Bloğun ilk deneme yazısı iftiharla sunar / The first test post of my blog

 Yazar için Karakterin Önemi

 Yazılarımı yazarken kendimi yazının içindeki biri gibi hissederek yazıyorum. İçerikteki kurgusal karakterin karakterine bürünüyorum yazmak için. Örneğin ‘Kâfi’ isimli şiirimi yazarken kendimi dostlarından kafayı uzak tutmaya çalışan hayatı tiye almış bir adamın yerinde hissederek yazmıştım. Şiirdeki kişi her zaman ben olmayabiliyorum. Bence bunu gerek senaryoda gerek denemede gerek romanda da yapabilmeli yazan kişi. O yüzden resimden farklı olarak ‘’Şair burada ne demek istemiş?’’ demek ile uğraşılmaz benim ürettiklerimde. Çünkü o büyük ölçüde benden çıkmış benden başkasıdır artık. O ne demek istiyor? Aslında yazıda bir kimlik var bakıldığında. Bu kimliğe uygun mu verilen eser. Önemli bulduğum ilk husus bu.

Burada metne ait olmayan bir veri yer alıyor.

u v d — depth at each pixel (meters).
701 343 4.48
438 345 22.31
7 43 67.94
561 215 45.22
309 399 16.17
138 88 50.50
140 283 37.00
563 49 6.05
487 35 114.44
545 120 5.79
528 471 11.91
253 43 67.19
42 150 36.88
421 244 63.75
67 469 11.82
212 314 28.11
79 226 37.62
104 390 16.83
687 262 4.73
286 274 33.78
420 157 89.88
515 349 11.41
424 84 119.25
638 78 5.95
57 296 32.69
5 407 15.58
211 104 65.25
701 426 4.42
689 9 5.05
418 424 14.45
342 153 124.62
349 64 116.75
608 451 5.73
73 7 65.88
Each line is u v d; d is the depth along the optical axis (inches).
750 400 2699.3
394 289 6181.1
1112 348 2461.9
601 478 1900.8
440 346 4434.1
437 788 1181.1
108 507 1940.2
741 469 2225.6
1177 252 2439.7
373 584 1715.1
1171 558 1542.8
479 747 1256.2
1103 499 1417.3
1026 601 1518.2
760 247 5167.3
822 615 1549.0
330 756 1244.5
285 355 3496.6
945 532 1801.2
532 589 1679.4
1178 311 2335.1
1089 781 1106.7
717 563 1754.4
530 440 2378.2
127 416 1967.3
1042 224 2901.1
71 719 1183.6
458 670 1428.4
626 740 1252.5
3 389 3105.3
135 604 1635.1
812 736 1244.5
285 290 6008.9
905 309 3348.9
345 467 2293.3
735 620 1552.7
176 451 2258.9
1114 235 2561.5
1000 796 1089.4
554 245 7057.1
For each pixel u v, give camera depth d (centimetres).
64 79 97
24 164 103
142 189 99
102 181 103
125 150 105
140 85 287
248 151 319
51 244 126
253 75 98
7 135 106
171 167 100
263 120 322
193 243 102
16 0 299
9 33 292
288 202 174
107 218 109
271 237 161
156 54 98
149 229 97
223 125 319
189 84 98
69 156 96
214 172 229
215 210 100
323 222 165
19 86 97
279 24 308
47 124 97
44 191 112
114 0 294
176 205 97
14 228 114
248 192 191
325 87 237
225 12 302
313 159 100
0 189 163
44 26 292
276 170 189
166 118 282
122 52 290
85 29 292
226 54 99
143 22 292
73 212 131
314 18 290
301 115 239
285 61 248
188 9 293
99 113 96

 Bu konuda kişilik\kimlik karmaşasına çok kafa yoruyoruz. Hiçbirimiz zaten dünkü insan değiliz. Hayat bizim kişiliğimizde, karakterimizde, benliğimizde sürekli değişimler yaşatmak için önümüze silsileler seriyor. Bunlardan nasibini bir ölçüde alıyorsun istesen de istemesen de. Bu yüzden bugün olduğumuz insanların kim olduğuyla ilgilenmeliyiz dün ile ya da yarın ne olacağıyla değil. Çünkü bugün bana bu insan olmayı sunan koşullar yarın olmayabilir. Yazdığım karakterlerde de bu gelişimi büyük ölçüde göstermeye çalışıyorum. Koşullar değiştiğinde evet bu karakter, bu koşulda bunu tercih ederdi ve karşılığında da buna katlanmalı ya da elde etmeli diye düşünüyorum. Yaşadığımız dünyanın belli bir düzeni olduğunu görmek bana bu öngörüyü vermede çok şey kattı. Kişi ne kadar öz bilinci yüksek bir insansa hayatta karşılaştığı şeyleri yorumlaması ya da doğayı, insanı anlaması da öyle kolaylaşıyor. Her ne kadar insan kendini doğadan büsbütün koparmış gibi görünse de halen içinde terbiye edemediği o iradenin yokluğu alınlarında açık bir kitap gibi okutuyor kendilerini.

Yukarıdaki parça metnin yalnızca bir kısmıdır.